I just bought a pair of headphones and a headache—unnecessary cardboard and plastic waste probably five times the weigh of the earbuds. Those little headphones, which I can hide in palm of my hand, required double-layered plastic shell larger than a college paperback that was glued to a cardboard spine that could have boxed the earbuds and accessories by itself. Of course, such witless waste is a fact of American life. Few products are shipped or shelved with a minimum of packaging. It almost seems like products compete on not on “value add,” but on “package add.”

Well, I’ve had enough. And I have an idea for how to turn the tables on marketers and manufacturers—Return to Sender: Packaging Edition. Simply put, why is it my responsibility to deal with their irresponsibility? Why do I have to recycle the mound of cardboard and plastic waste surrounding my earbuds, when all I want is my earbuds. It shouldn’t be my burden, it should be the manufacturer’s. 

How would such a system work?

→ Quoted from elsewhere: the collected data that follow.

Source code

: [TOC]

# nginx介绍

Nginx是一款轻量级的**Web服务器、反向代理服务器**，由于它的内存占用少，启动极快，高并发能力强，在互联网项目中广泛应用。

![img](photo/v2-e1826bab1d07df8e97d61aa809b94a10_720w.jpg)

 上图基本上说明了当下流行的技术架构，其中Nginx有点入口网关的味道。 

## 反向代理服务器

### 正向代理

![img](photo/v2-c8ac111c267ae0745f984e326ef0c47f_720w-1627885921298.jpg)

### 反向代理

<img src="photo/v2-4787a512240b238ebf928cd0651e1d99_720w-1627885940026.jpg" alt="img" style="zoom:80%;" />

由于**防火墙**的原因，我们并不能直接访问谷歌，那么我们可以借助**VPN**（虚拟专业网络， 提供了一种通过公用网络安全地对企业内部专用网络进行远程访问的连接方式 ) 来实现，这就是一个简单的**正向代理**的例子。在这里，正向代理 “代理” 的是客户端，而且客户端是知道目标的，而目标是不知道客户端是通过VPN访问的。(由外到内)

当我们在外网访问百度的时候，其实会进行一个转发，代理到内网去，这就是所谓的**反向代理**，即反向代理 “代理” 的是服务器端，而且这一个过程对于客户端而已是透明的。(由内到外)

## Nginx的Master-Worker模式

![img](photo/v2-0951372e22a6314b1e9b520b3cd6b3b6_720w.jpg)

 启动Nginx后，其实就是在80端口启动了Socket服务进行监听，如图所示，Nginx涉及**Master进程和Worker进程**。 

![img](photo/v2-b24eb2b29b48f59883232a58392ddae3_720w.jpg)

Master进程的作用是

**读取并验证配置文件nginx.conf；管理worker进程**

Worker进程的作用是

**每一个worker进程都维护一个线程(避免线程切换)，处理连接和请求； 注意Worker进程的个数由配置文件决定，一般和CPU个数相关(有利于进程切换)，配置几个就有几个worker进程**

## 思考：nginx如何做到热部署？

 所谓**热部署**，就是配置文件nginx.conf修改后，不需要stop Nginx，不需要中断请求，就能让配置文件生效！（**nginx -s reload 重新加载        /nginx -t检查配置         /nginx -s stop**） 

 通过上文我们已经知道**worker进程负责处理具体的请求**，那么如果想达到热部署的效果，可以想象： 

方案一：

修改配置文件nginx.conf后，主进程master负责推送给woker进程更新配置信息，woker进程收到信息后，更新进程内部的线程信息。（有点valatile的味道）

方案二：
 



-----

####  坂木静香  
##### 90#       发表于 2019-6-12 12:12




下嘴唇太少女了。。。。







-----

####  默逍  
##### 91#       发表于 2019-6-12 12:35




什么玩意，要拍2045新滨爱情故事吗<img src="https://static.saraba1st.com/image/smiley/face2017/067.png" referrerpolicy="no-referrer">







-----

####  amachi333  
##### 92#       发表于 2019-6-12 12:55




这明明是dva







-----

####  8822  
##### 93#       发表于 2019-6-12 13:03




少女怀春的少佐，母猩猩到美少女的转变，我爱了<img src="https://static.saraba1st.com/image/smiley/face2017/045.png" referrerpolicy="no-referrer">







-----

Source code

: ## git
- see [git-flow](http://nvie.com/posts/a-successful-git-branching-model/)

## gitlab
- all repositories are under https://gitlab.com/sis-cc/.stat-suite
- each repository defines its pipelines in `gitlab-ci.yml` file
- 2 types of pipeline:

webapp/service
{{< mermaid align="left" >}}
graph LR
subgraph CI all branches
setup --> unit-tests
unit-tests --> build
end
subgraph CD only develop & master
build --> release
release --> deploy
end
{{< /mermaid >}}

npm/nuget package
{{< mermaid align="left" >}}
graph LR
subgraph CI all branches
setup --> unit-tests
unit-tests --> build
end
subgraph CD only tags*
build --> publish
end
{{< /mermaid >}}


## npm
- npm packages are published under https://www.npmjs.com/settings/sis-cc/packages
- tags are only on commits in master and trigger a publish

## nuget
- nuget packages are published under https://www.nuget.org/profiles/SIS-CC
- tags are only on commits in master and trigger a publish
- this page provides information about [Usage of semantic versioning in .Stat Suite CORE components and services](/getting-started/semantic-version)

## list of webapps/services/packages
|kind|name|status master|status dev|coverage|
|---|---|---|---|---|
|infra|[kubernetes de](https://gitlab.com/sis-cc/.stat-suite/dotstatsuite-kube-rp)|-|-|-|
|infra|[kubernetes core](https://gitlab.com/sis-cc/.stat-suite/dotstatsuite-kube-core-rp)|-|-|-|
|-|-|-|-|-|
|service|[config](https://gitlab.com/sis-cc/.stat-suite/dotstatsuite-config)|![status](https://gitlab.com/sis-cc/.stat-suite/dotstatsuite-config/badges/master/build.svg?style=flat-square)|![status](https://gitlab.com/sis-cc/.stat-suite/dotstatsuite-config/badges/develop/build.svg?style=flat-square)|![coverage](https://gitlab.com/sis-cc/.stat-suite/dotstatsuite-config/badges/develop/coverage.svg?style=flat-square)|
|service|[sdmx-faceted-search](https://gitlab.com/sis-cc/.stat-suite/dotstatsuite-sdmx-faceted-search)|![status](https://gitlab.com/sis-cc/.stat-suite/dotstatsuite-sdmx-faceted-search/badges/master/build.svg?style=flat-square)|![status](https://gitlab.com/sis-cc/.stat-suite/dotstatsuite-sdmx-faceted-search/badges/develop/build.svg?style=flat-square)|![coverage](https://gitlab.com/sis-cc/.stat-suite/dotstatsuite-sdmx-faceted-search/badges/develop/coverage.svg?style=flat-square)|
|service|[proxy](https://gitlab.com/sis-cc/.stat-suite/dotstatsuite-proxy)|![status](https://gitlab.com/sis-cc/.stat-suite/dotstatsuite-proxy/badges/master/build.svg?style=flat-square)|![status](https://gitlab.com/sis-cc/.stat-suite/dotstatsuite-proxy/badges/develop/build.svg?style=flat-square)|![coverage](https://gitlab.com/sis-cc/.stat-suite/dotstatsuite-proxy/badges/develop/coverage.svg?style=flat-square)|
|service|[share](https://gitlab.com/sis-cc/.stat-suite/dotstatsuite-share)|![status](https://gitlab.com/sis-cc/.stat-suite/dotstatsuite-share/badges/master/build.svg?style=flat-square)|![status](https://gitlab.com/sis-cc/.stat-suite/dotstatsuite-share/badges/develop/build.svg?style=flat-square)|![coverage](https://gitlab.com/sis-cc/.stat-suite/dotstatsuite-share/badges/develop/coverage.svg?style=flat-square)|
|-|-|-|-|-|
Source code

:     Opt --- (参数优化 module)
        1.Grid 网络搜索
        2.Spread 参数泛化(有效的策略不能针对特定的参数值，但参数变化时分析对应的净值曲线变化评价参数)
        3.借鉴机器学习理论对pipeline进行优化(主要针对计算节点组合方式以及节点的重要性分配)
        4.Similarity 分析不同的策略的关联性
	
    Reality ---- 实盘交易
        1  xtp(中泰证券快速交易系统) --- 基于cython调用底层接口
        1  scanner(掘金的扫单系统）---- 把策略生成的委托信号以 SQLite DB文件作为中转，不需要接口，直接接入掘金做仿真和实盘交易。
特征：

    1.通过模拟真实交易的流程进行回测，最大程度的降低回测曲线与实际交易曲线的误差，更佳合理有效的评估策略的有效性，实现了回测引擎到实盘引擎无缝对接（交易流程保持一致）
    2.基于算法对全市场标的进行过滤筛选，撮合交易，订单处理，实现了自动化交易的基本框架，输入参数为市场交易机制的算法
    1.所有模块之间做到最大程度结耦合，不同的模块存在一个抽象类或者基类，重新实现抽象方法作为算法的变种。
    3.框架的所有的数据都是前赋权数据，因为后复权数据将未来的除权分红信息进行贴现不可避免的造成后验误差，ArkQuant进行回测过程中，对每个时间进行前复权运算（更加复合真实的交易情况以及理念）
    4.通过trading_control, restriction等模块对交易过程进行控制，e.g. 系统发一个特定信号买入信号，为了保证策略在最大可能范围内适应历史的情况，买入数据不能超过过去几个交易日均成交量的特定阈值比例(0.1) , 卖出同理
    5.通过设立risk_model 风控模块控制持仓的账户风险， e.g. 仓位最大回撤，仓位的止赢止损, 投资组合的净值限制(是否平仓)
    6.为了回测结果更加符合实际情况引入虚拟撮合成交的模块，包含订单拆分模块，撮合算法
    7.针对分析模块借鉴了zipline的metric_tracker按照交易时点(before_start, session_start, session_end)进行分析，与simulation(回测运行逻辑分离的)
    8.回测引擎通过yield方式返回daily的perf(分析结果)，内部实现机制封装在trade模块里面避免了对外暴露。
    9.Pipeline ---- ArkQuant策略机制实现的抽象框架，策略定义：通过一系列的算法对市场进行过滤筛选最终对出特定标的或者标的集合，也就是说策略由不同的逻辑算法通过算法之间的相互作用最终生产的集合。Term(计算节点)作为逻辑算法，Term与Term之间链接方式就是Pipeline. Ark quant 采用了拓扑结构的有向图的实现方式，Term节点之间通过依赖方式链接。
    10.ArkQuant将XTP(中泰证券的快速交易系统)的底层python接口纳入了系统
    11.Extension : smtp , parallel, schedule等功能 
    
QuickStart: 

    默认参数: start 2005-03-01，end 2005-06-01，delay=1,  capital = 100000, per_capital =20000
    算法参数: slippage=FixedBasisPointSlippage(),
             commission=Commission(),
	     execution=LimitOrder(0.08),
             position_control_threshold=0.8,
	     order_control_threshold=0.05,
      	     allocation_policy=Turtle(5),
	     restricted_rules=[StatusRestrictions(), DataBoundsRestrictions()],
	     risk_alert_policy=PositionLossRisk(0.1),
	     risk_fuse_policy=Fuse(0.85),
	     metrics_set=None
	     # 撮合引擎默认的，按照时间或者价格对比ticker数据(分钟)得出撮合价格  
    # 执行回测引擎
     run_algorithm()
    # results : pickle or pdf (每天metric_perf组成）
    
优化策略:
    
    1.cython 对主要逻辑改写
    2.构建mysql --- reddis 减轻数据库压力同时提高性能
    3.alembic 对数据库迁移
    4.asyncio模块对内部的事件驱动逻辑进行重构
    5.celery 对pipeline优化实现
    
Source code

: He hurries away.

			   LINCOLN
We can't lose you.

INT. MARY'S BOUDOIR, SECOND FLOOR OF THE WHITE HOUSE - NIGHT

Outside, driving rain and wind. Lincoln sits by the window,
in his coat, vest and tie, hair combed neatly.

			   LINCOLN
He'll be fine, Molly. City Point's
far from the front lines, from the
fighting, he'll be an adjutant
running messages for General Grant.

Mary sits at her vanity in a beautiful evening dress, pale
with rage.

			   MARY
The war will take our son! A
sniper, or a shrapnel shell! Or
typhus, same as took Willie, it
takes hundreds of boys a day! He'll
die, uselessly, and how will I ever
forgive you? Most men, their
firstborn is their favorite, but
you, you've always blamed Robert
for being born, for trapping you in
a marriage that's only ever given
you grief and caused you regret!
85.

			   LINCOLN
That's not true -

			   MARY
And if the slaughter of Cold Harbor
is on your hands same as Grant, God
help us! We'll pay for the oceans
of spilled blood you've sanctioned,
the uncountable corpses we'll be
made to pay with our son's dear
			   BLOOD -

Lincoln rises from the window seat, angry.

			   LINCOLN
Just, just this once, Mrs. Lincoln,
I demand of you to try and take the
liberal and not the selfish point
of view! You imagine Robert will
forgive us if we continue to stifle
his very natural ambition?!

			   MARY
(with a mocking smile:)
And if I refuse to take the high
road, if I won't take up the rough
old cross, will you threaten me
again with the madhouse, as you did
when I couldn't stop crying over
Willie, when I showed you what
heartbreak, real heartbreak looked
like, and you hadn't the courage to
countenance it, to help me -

Well, this blog is not about details, but ideas. That said, here’s a start. If I buy earbuds from a store (big box retailer to corner store), I should be able to leave the packaging, either right after purchasing or after I am sure of satisfaction. If I buy the earbuds online (say from Amazon), I should be able to do the same—use the return label to ship the waste back to them. When the manufacturer delivers goods to the store or online retailer warehouse, they should receive the packaging remains. If they reused them, at least that would be a step in the right direction.

If not, it’s their waste problem to deal with, not mine. At that’s a bigger deal that I think people realize. Why should I feel so guilty about consumer waste, when I never asked for a mountain of packaging to surround my mole hill of earbuds. Everyday I encounter waste that even my best intentions couldn’t avoid. Marketers and manufacturers do not have to face up to their waste because I’ve agreed not only to pay for it—in the purchase price of my product—but to process it in my trash or recycling bin.

Well, I have three words for them, “Take it back!”